Funding: R.P.G. was supported by the US National Institutes of Health (NIH) grant F32DK111132 and NIH K08DK1158811. R.P.G. and R.M. were both supported by a Pinnacle Research Award from the American Association for the Study of Liver Diseases (AASLD). O.S.S. was supported by NIH F32GM133047. Y.-H.H.H. was supported by NIH T32DK110919. Part of this study was performed at the National Mouse Metabolic Phenotyping Center at University of Massachusetts supported by NIH 5U2C-DK093000 (to J.K.K.) This work was supported in part by a gift from the Marriott Mitochondrial Disorders Collaborative Research Network and grants from the NIH (R35GM122455 and TR01GM099683). V.K.M. is an investigator of the Howard Hughes Medical Institute.

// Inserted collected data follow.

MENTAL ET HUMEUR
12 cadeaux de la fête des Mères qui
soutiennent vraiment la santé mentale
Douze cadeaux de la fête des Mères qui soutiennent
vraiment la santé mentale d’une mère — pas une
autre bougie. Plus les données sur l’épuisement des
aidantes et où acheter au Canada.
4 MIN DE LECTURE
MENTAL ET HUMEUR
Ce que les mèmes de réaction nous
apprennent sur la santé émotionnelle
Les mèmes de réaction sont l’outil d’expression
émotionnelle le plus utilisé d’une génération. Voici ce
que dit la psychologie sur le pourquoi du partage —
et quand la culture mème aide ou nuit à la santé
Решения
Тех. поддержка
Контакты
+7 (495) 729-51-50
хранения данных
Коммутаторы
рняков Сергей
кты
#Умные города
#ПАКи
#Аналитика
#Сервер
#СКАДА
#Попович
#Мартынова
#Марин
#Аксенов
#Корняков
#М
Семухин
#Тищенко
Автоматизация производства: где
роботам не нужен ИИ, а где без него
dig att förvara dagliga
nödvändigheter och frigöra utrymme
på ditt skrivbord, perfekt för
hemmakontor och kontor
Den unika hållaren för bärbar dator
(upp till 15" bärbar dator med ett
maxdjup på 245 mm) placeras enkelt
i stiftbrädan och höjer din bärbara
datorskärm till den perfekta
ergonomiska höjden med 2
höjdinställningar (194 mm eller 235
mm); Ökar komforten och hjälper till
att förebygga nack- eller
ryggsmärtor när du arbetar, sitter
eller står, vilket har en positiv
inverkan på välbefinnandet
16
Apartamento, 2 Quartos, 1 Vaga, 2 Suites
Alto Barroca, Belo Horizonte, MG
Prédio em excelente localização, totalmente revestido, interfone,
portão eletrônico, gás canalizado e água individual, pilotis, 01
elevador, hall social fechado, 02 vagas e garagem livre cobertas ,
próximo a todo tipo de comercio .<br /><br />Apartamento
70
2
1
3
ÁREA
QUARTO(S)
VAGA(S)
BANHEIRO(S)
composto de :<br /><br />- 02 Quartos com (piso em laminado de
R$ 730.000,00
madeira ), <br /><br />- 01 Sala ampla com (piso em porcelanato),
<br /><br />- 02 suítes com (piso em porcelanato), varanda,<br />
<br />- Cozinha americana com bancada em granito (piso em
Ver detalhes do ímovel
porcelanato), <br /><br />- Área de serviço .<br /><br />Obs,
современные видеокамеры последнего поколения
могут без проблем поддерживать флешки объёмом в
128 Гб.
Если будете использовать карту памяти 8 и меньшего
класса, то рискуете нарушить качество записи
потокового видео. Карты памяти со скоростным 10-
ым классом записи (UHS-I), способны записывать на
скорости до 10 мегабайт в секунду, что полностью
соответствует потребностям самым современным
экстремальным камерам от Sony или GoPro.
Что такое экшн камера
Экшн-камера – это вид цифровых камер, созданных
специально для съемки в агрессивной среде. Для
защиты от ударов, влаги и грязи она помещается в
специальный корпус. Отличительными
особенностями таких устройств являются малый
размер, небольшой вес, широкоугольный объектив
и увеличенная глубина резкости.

About the Massachusetts General Hospital
Massachusetts General Hospital, founded in 1811, is the original and largest teaching hospital of Harvard Medical School. The Mass General Research Institute conducts the largest hospital-based research program in the nation, with annual research operations of more than $1 billion and comprises more than 9,500 researchers working across more than 30 institutes, centers and departments. In August 2019, Mass General was named #2 on the U.S. News & World Report list of "America’s Best Hospitals."